## Extracted data entries
•••

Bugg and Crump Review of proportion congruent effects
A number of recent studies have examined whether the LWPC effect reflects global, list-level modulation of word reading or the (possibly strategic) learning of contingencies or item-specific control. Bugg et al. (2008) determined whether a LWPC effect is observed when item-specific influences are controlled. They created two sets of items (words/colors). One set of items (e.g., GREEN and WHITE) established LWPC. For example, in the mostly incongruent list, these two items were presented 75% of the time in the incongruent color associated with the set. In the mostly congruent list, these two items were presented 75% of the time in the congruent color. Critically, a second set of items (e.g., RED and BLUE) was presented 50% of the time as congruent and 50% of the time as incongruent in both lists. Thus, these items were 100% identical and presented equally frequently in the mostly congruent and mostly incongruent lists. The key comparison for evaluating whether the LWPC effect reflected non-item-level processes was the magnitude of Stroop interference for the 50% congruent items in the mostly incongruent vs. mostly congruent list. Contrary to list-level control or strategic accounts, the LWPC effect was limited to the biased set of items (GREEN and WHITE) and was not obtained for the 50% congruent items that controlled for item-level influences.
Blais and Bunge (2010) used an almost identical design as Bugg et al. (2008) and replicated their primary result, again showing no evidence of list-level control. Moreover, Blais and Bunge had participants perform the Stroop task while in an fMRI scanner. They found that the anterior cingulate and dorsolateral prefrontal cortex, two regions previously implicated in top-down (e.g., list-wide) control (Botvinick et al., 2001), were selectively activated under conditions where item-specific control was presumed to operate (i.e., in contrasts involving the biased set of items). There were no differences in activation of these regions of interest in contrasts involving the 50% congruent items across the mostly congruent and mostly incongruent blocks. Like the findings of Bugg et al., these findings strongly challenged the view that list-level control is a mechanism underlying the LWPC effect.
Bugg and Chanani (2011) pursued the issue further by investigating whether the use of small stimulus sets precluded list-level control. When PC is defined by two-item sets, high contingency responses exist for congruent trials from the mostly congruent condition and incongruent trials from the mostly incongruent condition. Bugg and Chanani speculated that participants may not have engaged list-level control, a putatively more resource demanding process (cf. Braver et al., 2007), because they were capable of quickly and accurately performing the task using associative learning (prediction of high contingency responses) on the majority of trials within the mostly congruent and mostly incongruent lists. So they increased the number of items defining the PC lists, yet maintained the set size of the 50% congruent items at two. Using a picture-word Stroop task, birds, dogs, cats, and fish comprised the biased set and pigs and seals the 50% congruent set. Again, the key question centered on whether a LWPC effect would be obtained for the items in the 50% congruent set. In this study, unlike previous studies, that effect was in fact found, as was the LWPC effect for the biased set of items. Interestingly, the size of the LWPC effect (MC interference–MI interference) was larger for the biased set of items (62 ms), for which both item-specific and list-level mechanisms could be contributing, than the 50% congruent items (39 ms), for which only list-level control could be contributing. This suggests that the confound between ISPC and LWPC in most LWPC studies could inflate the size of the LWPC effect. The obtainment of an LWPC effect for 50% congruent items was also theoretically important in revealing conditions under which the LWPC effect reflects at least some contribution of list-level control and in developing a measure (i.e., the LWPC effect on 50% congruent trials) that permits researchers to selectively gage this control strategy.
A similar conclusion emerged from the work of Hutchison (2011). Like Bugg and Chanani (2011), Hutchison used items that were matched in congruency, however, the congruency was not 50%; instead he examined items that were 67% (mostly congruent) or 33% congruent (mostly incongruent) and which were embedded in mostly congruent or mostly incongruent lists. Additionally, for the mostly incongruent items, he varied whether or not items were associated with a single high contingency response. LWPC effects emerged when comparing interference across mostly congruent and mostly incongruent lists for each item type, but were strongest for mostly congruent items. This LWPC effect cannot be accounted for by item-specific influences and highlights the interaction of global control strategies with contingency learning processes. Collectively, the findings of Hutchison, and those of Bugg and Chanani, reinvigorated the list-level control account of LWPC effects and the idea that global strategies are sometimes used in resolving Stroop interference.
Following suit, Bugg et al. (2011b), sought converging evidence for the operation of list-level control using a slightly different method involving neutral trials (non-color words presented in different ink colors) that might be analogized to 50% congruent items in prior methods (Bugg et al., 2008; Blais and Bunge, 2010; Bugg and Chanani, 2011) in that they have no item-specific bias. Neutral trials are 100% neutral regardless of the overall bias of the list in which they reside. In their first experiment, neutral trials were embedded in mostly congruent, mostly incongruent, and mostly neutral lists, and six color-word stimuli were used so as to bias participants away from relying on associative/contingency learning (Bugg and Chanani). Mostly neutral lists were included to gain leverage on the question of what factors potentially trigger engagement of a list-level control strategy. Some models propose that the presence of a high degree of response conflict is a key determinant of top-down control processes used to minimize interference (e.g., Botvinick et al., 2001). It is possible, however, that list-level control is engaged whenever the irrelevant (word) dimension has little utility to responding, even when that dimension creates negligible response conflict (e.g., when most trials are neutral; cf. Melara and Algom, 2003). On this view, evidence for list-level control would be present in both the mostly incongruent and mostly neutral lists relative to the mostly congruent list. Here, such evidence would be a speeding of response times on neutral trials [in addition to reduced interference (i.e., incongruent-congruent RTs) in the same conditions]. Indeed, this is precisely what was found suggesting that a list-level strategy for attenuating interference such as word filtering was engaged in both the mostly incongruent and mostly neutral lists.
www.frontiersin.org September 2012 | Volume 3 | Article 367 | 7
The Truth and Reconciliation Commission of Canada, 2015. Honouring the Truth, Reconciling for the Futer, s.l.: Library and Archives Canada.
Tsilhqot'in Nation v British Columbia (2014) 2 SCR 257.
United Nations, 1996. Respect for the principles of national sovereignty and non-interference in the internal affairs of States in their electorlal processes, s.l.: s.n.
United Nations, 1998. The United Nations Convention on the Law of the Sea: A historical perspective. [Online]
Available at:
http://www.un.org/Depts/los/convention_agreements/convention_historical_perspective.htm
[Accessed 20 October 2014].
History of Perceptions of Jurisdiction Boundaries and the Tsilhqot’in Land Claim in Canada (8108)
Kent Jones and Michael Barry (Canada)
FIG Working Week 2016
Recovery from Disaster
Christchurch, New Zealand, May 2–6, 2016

•••

Where the line containing "The Truth and" appears in the records above, begin there and print every line through the last, exactly and with nothing else.

The Truth and Reconciliation Commission of Canada, 2015. Honouring the Truth, Reconciling for the Futer, s.l.: Library and Archives Canada.
Tsilhqot'in Nation v British Columbia (2014) 2 SCR 257.
United Nations, 1996. Respect for the principles of national sovereignty and non-interference in the internal affairs of States in their electorlal processes, s.l.: s.n.
United Nations, 1998. The United Nations Convention on the Law of the Sea: A historical perspective. [Online]
Available at:
http://www.un.org/Depts/los/convention_agreements/convention_historical_perspective.htm
[Accessed 20 October 2014].
History of Perceptions of Jurisdiction Boundaries and the Tsilhqot’in Land Claim in Canada (8108)
Kent Jones and Michael Barry (Canada)
FIG Working Week 2016
Recovery from Disaster
Christchurch, New Zealand, May 2–6, 2016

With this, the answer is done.